------ Exercise data

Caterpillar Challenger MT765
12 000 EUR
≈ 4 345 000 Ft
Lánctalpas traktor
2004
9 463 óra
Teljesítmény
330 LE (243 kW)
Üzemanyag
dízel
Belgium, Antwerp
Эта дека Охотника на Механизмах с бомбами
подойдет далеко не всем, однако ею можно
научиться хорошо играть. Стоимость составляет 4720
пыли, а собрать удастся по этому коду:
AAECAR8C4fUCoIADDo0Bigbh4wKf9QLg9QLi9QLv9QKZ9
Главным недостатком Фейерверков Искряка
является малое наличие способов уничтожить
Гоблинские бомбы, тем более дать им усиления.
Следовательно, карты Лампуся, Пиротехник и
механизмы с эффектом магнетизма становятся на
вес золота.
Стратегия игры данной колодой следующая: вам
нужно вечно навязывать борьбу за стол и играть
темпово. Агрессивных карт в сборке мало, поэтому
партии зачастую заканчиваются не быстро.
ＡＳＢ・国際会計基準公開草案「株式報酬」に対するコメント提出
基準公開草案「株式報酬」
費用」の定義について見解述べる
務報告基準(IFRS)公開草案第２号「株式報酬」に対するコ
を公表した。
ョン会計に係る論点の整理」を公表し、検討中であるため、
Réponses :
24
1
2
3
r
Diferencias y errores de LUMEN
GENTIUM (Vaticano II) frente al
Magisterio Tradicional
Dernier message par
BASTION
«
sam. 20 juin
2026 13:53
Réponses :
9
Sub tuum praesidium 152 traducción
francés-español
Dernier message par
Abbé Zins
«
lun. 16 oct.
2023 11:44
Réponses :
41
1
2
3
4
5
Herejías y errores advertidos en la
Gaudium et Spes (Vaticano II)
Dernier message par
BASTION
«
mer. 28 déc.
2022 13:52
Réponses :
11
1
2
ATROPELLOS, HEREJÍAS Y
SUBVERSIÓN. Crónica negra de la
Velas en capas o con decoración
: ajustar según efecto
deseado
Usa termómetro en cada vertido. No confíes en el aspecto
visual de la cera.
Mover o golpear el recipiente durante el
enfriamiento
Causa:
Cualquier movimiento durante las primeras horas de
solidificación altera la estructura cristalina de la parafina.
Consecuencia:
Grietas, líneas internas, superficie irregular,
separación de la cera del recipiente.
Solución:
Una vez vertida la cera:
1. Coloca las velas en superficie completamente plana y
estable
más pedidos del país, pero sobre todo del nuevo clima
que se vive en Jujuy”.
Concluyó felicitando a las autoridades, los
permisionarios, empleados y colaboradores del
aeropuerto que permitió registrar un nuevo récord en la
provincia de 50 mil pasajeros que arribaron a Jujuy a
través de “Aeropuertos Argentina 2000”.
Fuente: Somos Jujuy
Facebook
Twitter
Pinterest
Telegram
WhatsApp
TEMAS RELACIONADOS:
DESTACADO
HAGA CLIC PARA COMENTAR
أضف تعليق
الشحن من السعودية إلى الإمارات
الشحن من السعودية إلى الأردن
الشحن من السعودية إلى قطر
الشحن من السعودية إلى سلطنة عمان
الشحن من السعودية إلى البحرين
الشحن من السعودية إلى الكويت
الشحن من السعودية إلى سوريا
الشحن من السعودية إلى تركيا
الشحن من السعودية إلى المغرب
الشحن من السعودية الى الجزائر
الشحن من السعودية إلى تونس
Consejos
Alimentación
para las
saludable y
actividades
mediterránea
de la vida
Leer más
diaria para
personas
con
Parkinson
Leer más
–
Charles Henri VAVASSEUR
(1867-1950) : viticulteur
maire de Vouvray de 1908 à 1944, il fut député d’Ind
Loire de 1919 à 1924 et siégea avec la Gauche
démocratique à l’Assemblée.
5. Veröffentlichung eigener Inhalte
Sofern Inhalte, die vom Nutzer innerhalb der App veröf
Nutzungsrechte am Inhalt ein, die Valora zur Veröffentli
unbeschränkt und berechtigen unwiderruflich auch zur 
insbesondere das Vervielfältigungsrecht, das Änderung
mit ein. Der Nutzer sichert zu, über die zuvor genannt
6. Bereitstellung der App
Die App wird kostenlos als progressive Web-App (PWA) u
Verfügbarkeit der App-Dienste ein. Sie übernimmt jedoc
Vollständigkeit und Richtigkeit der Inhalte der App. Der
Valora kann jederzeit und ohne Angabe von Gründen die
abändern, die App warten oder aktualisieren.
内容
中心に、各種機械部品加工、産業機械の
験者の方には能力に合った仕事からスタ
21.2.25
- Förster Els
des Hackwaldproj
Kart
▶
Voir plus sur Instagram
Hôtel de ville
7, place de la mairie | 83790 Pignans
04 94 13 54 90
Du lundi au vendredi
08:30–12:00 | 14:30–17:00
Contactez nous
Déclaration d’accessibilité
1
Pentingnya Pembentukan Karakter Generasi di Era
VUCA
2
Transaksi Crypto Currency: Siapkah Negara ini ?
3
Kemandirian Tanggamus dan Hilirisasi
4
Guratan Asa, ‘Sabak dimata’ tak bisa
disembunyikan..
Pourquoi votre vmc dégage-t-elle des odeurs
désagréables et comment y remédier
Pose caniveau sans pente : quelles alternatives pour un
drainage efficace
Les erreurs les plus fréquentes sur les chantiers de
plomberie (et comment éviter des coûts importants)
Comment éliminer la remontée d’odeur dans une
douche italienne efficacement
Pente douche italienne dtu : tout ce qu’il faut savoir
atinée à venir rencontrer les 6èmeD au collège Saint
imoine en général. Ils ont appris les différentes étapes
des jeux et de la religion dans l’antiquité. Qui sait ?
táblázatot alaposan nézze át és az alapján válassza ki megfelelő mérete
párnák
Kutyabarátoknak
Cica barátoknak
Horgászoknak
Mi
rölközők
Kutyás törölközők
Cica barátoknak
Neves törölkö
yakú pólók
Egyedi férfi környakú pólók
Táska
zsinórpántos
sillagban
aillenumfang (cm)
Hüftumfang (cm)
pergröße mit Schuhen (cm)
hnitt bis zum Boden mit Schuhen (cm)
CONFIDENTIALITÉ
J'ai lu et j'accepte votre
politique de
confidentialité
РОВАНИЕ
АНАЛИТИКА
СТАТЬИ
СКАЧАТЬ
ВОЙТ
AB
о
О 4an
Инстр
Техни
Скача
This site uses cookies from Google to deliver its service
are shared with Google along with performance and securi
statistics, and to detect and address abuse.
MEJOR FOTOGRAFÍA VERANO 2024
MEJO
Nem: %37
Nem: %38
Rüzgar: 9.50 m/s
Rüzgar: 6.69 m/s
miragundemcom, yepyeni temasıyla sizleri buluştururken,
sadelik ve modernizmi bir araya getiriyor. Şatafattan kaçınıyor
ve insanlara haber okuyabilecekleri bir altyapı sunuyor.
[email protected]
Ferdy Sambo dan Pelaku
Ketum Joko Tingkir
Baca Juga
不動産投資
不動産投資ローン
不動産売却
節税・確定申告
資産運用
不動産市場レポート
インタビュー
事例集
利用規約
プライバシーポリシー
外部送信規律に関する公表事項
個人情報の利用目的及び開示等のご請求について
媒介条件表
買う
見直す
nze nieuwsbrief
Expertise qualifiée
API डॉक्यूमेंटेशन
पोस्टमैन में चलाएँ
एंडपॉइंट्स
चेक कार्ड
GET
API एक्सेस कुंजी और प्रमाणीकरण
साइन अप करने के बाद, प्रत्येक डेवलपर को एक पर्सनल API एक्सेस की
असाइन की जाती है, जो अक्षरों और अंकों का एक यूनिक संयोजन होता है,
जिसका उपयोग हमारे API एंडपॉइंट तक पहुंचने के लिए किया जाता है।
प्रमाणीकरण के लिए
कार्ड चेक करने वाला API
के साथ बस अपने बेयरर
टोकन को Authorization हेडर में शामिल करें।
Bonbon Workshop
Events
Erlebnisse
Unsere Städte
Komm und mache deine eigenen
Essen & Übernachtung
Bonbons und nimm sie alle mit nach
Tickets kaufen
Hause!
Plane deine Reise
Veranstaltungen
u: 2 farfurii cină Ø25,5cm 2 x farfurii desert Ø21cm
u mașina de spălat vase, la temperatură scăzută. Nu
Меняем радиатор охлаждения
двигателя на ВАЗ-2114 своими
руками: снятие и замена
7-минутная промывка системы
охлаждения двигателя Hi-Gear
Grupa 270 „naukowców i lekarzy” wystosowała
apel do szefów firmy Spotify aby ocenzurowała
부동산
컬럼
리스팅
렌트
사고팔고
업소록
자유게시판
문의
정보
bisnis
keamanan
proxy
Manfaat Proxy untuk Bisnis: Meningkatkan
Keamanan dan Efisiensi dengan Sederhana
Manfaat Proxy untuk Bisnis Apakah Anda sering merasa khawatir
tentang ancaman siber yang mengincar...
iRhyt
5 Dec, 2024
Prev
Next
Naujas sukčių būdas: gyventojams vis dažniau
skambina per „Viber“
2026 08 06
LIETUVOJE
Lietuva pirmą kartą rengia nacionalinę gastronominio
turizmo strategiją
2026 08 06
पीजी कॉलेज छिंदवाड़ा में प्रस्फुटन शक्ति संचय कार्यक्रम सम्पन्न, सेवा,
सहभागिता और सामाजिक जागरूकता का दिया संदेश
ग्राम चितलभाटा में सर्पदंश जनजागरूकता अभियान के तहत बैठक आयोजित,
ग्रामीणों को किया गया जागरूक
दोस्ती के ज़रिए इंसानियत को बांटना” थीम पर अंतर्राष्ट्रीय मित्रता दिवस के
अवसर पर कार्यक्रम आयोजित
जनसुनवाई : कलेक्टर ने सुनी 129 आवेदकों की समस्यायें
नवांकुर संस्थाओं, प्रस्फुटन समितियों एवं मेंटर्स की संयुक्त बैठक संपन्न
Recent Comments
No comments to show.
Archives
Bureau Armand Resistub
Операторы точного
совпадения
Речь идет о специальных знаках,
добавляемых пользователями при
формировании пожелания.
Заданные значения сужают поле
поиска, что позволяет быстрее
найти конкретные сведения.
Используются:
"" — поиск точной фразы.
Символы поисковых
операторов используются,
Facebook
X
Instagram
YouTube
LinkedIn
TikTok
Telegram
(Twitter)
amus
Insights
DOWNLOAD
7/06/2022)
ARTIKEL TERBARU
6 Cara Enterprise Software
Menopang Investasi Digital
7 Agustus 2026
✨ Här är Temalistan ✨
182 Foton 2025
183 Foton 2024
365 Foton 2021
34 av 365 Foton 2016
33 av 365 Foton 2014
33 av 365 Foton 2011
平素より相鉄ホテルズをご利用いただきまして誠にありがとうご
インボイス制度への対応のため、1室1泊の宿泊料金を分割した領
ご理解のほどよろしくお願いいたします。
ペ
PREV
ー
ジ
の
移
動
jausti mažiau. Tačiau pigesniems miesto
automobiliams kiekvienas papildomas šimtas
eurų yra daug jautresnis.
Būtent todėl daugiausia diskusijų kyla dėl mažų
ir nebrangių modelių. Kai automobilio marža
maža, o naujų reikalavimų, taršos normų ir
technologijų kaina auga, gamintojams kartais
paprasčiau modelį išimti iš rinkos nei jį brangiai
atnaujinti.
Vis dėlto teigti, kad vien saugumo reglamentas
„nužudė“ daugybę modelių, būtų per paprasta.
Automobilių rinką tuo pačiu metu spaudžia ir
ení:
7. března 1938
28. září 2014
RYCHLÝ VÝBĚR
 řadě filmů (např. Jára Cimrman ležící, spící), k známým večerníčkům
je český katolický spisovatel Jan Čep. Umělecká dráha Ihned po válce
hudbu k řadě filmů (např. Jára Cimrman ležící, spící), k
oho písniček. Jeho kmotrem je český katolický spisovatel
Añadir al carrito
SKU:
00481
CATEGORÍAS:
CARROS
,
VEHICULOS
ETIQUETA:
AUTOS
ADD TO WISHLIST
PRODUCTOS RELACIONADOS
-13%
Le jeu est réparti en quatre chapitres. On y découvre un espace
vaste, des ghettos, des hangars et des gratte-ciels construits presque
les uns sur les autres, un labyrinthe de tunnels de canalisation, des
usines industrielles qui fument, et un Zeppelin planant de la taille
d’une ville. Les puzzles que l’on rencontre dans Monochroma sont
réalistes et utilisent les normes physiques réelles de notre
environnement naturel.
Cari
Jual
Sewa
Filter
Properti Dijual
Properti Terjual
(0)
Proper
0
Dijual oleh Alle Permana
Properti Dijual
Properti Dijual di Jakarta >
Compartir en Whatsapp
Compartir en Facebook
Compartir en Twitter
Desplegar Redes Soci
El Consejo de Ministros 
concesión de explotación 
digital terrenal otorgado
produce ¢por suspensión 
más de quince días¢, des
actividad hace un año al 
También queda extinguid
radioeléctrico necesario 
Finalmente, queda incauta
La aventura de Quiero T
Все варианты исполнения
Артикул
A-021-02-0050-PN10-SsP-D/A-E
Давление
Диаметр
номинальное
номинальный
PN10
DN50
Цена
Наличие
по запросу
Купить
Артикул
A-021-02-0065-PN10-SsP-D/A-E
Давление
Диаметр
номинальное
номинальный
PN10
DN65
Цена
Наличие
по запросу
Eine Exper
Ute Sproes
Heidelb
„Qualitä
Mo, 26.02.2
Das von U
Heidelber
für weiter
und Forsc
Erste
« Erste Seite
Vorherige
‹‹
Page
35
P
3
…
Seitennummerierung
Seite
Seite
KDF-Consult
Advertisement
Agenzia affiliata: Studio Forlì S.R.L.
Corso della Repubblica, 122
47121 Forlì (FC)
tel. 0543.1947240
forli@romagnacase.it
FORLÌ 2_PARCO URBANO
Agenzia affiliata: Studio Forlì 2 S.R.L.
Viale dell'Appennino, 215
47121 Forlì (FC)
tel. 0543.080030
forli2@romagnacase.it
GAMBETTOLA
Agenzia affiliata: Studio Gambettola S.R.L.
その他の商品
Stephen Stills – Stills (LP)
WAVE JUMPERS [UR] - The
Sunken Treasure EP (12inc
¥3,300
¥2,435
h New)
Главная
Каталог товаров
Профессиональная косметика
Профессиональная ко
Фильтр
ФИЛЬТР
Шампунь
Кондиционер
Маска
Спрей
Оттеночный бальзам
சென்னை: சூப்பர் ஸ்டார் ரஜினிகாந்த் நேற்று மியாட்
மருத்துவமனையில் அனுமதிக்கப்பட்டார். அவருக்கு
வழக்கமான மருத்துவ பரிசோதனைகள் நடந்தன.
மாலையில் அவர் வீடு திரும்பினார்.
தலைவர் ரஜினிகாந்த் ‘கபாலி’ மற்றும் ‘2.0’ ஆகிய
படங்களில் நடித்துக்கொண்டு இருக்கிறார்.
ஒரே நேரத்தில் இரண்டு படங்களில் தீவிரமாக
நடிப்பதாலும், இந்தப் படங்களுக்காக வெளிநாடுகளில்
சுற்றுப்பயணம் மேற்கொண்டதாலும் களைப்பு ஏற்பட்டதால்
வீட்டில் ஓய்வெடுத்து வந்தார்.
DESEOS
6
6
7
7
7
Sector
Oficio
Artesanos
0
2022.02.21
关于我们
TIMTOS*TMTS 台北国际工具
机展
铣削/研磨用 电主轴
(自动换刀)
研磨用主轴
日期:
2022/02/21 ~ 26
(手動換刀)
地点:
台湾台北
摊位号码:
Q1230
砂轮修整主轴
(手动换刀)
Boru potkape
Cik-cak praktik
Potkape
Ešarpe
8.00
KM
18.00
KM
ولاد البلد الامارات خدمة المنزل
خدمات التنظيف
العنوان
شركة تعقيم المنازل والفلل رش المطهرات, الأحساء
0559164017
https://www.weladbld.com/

------------

Work item ▸ Please return all lines from the records that hold the word "italienne".

Response to the task ▸
douche italienne efficacement
Pente douche italienne dtu : tout ce qu’il faut savoir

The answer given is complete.